TOKİ Başkanı Bulut, yaptığı sunumda, son 17 yılda yaklaşık 4 milyon vatandaşın yaşadığı 1 milyon sosyal konut üretildiğini söyledi.
Sosyal konut yapımıyla birlikte kentsel dönüşüme devam ettiklerini belirten Bulut, "Şehirlerimizdeki konut stoğunun hem kamu hem de özel sektör eliyle acilen yenilenmesi önem arz etmektedir." dedi.
Bulut, yıl sonu itibarıyla 2020'de üretilen konut sayısının 100 bine ulaşacağını belirterek, bugüne kadar 18 bin 204 sosyal donatının üretildiğini bildirdi.
Kentsel dönüşüm uygulamaları kapsamında, 61 il, 146 ilçede 245 bin konutun projelendirildiğini aktaran Bulut, bunlardan 100 bininin teslim edildiğini, 57 bininin üretiminin devam ettiğini, 88 bininin ise proje aşamasında olduğunu söyledi.
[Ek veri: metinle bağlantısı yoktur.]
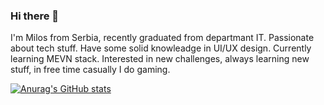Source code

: ### Hi there 👋

I'm Milos from Serbia, recently graduated from departmant IT. Passionate about tech stuff.
Have some solid knowleadge in UI/UX design. Currently learning MEVN stack. Interested in new challenges, always learning new stuff, in free time casually I do gaming. 

[![Anurag's GitHub stats](https://github-readme-stats.vercel.app/api?username=mk0vacev1c)](https://github.com/anuraghazra/github-readme-stats)

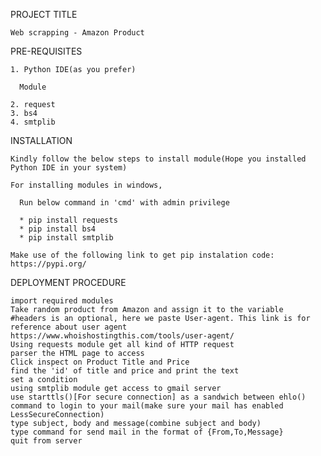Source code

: PROJECT TITLE
    
    Web scrapping - Amazon Product

PRE-REQUISITES

    1. Python IDE(as you prefer)
      
      Module
      
    2. request
    3. bs4
    4. smtplib
    
INSTALLATION

    Kindly follow the below steps to install module(Hope you installed Python IDE in your system)
    
    For installing modules in windows,
    
      Run below command in 'cmd' with admin privilege
      
      * pip install requests
      * pip install bs4
      * pip install smtplib
      
    Make use of the following link to get pip instalation code: https://pypi.org/      

DEPLOYMENT PROCEDURE
    
    import required modules 
    Take random product from Amazon and assign it to the variable
    #headers is an optional, here we paste User-agent. This link is for reference about user agent https://www.whoishostingthis.com/tools/user-agent/
    Using requests module get all kind of HTTP request
    parser the HTML page to access 
    Click inspect on Product Title and Price
    find the 'id' of title and price and print the text
    set a condition
    using smtplib module get access to gmail server
    use starttls()[For secure connection] as a sandwich between ehlo() 
    command to login to your mail(make sure your mail has enabled LessSecureConnection)
    type subject, body and message(combine subject and body)
    type command for send mail in the format of {From,To,Message}
    quit from server
     
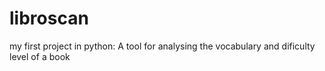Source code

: # libroscan
my first project in python: A tool for analysing the vocabulary and dificulty level of a book
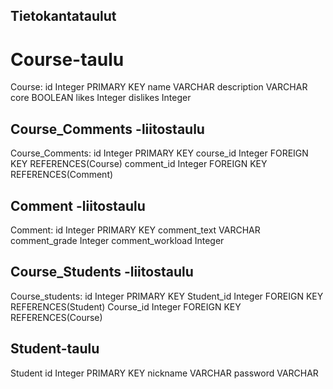 ## Tietokantataulut

# Course-taulu

Course:
    id Integer PRIMARY KEY
    name VARCHAR
    description VARCHAR 
    core BOOLEAN
    likes Integer
    dislikes Integer
    
## Course_Comments -liitostaulu

Course_Comments:
    id Integer PRIMARY KEY
    course_id Integer FOREIGN KEY REFERENCES(Course)
    comment_id Integer FOREIGN KEY REFERENCES(Comment)


## Comment -liitostaulu

Comment:
    id Integer PRIMARY KEY
    comment_text VARCHAR
    comment_grade Integer
    comment_workload Integer

    
## Course_Students -liitostaulu

Course_students:
    id Integer PRIMARY KEY
    Student_id Integer FOREIGN KEY REFERENCES(Student)
    Course_id Integer FOREIGN KEY REFERENCES(Course)

## Student-taulu
Student
    id Integer PRIMARY KEY
    nickname VARCHAR
    password VARCHAR
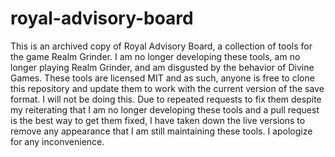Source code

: # royal-advisory-board

This is an archived copy of Royal Advisory Board, a collection of tools for the game Realm Grinder. I am no longer developing these tools, am no longer playing Realm Grinder, and am disgusted by the behavior of Divine Games. These tools are licensed MIT and as such, anyone is free to clone this repository and update them to work with the current version of the save format. I will not be doing this. Due to repeated requests to fix them despite my reiterating that I am no longer developing these tools and a pull request is the best way to get them fixed, I have taken down the live versions to remove any appearance that I am still maintaining these tools. I apologize for any inconvenience.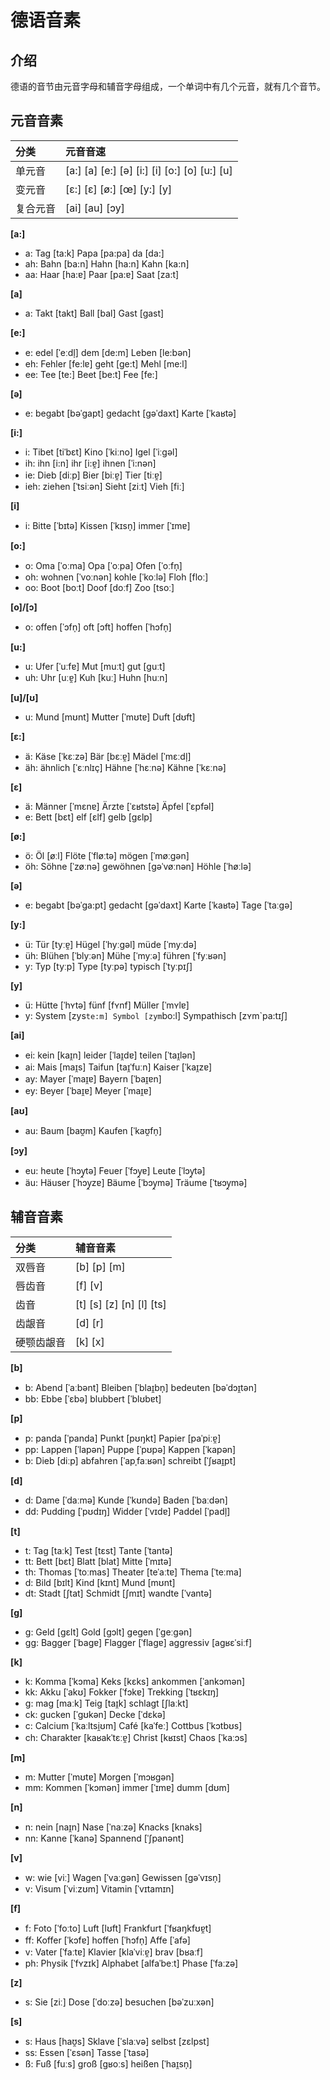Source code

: # 德语音素

## 介绍

德语的音节由元音字母和辅音字母组成，一个单词中有几个元音，就有几个音节。



## 元音音素

| 分类 | 元音音速 |
| :--- | :--- |
| 单元音 | [a:] [a] [e:] [ə] [i:] [i] [o:] [o] [u:] [u] |
| 变元音 | [ε:] [ε] [ø:] [œ] [y:] [y] |
| 复合元音 | [ai] [au] [ɔy] |

**[a:]**

- a: Tag [ta:k] Papa [pa:pa] da [da:]
- ah: Bahn [ba:n] Hahn [ha:n] Kahn [ka:n]
- aa: Haar [ha:ɐ] Paar [pa:ɐ] Saat [za:t]

**[a]**

- a: Takt [takt] Ball [bal] Gast [gast]

**[e:]**

- e: edel [ˈeːdl̩] dem [de:m] Leben [le:bən]
- eh: Fehler [fe:lɐ] geht [ge:t] Mehl [me:l]
- ee: Tee [te:] Beet [be:t] Fee [fe:]

**[ə]**

- e: begabt [bəˈɡapt] gedacht [ɡəˈdaxt] Karte [ˈkaʁtə]

**[i:]**

- i: Tibet [tiˈbɛt] Kino [ˈkiːno] Igel [ˈiːɡəl]
- ih: ihn [i:n] ihr [i:ɐ̯] ihnen [ˈi:nən]
- ie: Dieb [diːp] Bier [biːɐ̯] Tier [tiːɐ̯]
- ieh: ziehen [ˈtsiːən] Sieht [ziːt] Vieh [fiː]

**[i]**

- i: Bitte [ˈbɪtə] Kissen [ˈkɪsn̩] immer [ˈɪmɐ]

**[o:]**

- o: Oma [ˈoːma] Opa [ˈoːpa] Ofen [ˈoːfn̩]
- oh: wohnen [ˈvoːnən] kohle [ˈkoːlə] Floh [floː]
- oo: Boot [boːt] Doof [doːf] Zoo [tsoː]

**[o]/[ɔ]**

- o: offen [ˈɔfn̩] oft [ɔft] hoffen [ˈhɔfn̩]

**[u:]**

- u: Ufer [ˈuːfɐ] Mut [muːt] gut [ɡuːt]
- uh: Uhr [uːɐ̯] Kuh [kuː] Huhn [huːn]

**[u]/[ʊ]**

- u: Mund [mʊnt] Mutter [ˈmʊtɐ] Duft [dʊft]

**[ε:]**

- ä: Käse [ˈkεːzə] Bär [bεːɐ̯] Mädel [ˈmεːdl̩]
- äh: ähnlich [ˈεːnlɪç] Hähne [ˈhεːnə] Kähne [ˈkεːnə]

**[ε]**

- ä: Männer [ˈmεnɐ] Ärzte [ˈεʁtstə] Äpfel [ˈεpfəl]
- e: Bett [bεt] elf [εlf] gelb [ɡεlp]

**[ø:]**

- ö: Öl [øːl] Flöte [ˈfløːtə] mögen [ˈmøːɡən]
- öh: Söhne [ˈzøːnə] gewöhnen [ɡəˈvøːnən] Höhle [ˈhøːlə]

**[ə]**

- e: begabt [bəˈɡa:pt] gedacht [ɡəˈdaxt] Karte [ˈkaʁtə] Tage [ˈtaːɡə]

**[y:]**

- ü: Tür [tyːɐ̯] Hügel [ˈhyːɡəl] müde [ˈmyːdə]
- üh: Blühen [ˈblyːən] Mühe [ˈmyːə] führen [ˈfyːʁən]
- y: Typ [tyːp] Type [tyːpə] typisch [ˈtyːpɪʃ]

**[y]**

- ü: Hütte [ˈhʏtə] fünf [fʏnf] Müller [ˈmʏlɐ]
- y: System [zys`te:m] Symbol [zym`bo:l] Sympathisch [zʏm`pa:tɪʃ]

**[ai]**

- ei: kein [kaɪ̯n] leider [ˈlaɪ̯dɐ] teilen [ˈtaɪ̯lən]
- ai: Mais [maɪ̯s] Taifun [taɪ̯ˈfuːn] Kaiser [ˈkaɪ̯zɐ]
- ay: Mayer [ˈmaɪ̯ɐ] Bayern [ˈbaɪ̯ɐn]
- ey: Beyer [ˈbaɪ̯ɐ] Meyer [ˈmaɪ̯ɐ]

**[aʊ]**

- au: Baum [baʊ̯m] Kaufen [ˈkaʊ̯fn̩]

**[ɔy]**

- eu: heute [ˈhɔy̯tə] Feuer [ˈfɔy̯ɐ] Leute [ˈlɔy̯tə]
- äu: Häuser [ˈhɔy̯zɐ] Bäume [ˈbɔy̯mə] Träume [ˈtʁɔy̯mə]

## 辅音音素

| 分类 | 辅音音素 |
| :--- | :--- |
| 双唇音 | [b] [p] [m] |
| 唇齿音 | [f] [v] |
| 齿音 | [t] [s] [z] [n] [l] [ts] |
| 齿龈音 | [d] [r] |
| 硬颚齿龈音 | [k] [x] |

**[b]**

- b: Abend [ˈaːbənt] Bleiben [ˈblaɪ̯bn̩] bedeuten [bəˈdɔɪ̯tən]
- bb: Ebbe [ˈɛbə] blubbert [ˈblʊbɐt]

**[p]**

- p: panda [ˈpanda] Punkt [pʊŋkt] Papier [paˈpiːɐ̯]
- pp: Lappen [ˈlapən] Puppe [ˈpʊpə] Kappen [ˈkapən]
- b: Dieb [diːp] abfahren [ˈapˌfaːʁən] schreibt [ˈʃʁaɪ̯pt]

**[d]**

- d: Dame [ˈdaːmə] Kunde [ˈkʊndə] Baden [ˈbaːdən]
- dd: Pudding [ˈpʊdɪŋ] Widder [ˈvɪdɐ] Paddel [ˈpadl̩]

**[t]**

- t: Tag [taːk] Test [tɛst] Tante [ˈtantə]
- tt: Bett [bɛt] Blatt [blat] Mitte [ˈmɪtə]
- th: Thomas [ˈtoːmas] Theater [teˈaːtɐ] Thema [ˈteːma]
- d: Bild [bɪlt] Kind [kɪnt] Mund [mʊnt]
- dt: Stadt [ʃtat] Schmidt [ʃmɪt] wandte [ˈvantə]

**[g]**

- g: Geld [ɡɛlt] Gold [ɡɔlt] gegen [ˈɡeːɡən]
- gg: Bagger [ˈbaɡɐ] Flagger [ˈflaɡɐ] aggressiv [aɡʁɛˈsiːf]

**[k]**

- k: Komma [ˈkɔma] Keks [kɛks] ankommen [ˈankɔmən]
- kk: Akku [ˈakʊ] Fokker [ˈfɔkɐ] Trekking [ˈtʁɛkɪŋ]
- g: mag [maːk] Teig [taɪ̯k] schlagt [ʃlaːkt]
- ck: gucken [ˈɡʊkən] Decke [ˈdɛkə]
- c: Calcium [ˈkaːltsi̯ʊm] Café [kaˈfeː] Cottbus [ˈkɔtbʊs]
- ch: Charakter [kaʁakˈtɛːɐ̯] Christ [kʁɪst] Chaos [ˈkaːɔs]

**[m]**

- m: Mutter [ˈmʊtɐ] Morgen [ˈmɔʁɡən]
- mm: Kommen [ˈkɔmən] immer [ˈɪmɐ] dumm [dʊm]

**[n]**

- n: nein [naɪ̯n] Nase [ˈnaːzə] Knacks [knaks]
- nn: Kanne [ˈkanə] Spannend [ˈʃpanənt]

**[v]**

- w: wie [viː] Wagen [ˈvaːɡən] Gewissen [ɡəˈvɪsn̩]
- v: Visum [ˈviːzʊm] Vitamin [ˈvɪtamɪn]

**[f]**

- f: Foto [ˈfoːto] Luft [lʊft] Frankfurt [ˈfʁaŋkfʊɐ̯t]
- ff: Koffer [ˈkɔfɐ] hoffen [ˈhɔfn̩] Affe [ˈafə]
- v: Vater [ˈfaːtɐ] Klavier [klaˈviːɐ̯] brav [bʁaːf]
- ph: Physik [ˈfʏzɪk] Alphabet [alfaˈbeːt] Phase [ˈfaːzə]

**[z]**

- s: Sie [ziː] Dose [ˈdoːzə] besuchen [bəˈzuːxən]

**[s]**

- s: Haus [haʊ̯s] Sklave [ˈslaːvə] selbst [zɛlpst]
- ss: Essen [ˈɛsən] Tasse [ˈtasə]
- ß: Fuß [fuːs] groß [ɡʁoːs] heißen [ˈhaɪ̯sn̩]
Bulut, fotoğraflar üzerinden bazı illerde yürütülen kentsel dönüşüm projeleri ile deprem konutlarını anlattı.
Yer bilimsel etüt çalışmaları
Mekansal Planlama Genel Müdürü Yavuz Erdal Kayapınar, afet yönetimi aşamalarından risk ve zarar azaltma yani afetler öncesinde gerekli tedbirleri almaya yönelik çalışmalar yürüttüklerini söyledi.
Yer bilimsel etüt çalışmalarından örnekler gösteren Kayapınar, bu çalışmalarla illerde riskli alan, fay hattı ve yapılaşma yapılabilecek alanların belirlendiğini kaydetti.
Tapu ve Kadastro Genel Müdür Vekili Adlı, depremle ilgili doğrudan görevleri olmadığını belirterek bu alanda çalışma yürüten kurumlara özellikle mülkiyet konusunda destek verdiklerini dile getirdi.
Adlı, deprem sonrası zararların en aza indirilmesine katkı sağlaması amacıyla yürüttükleri projeleri anlattı.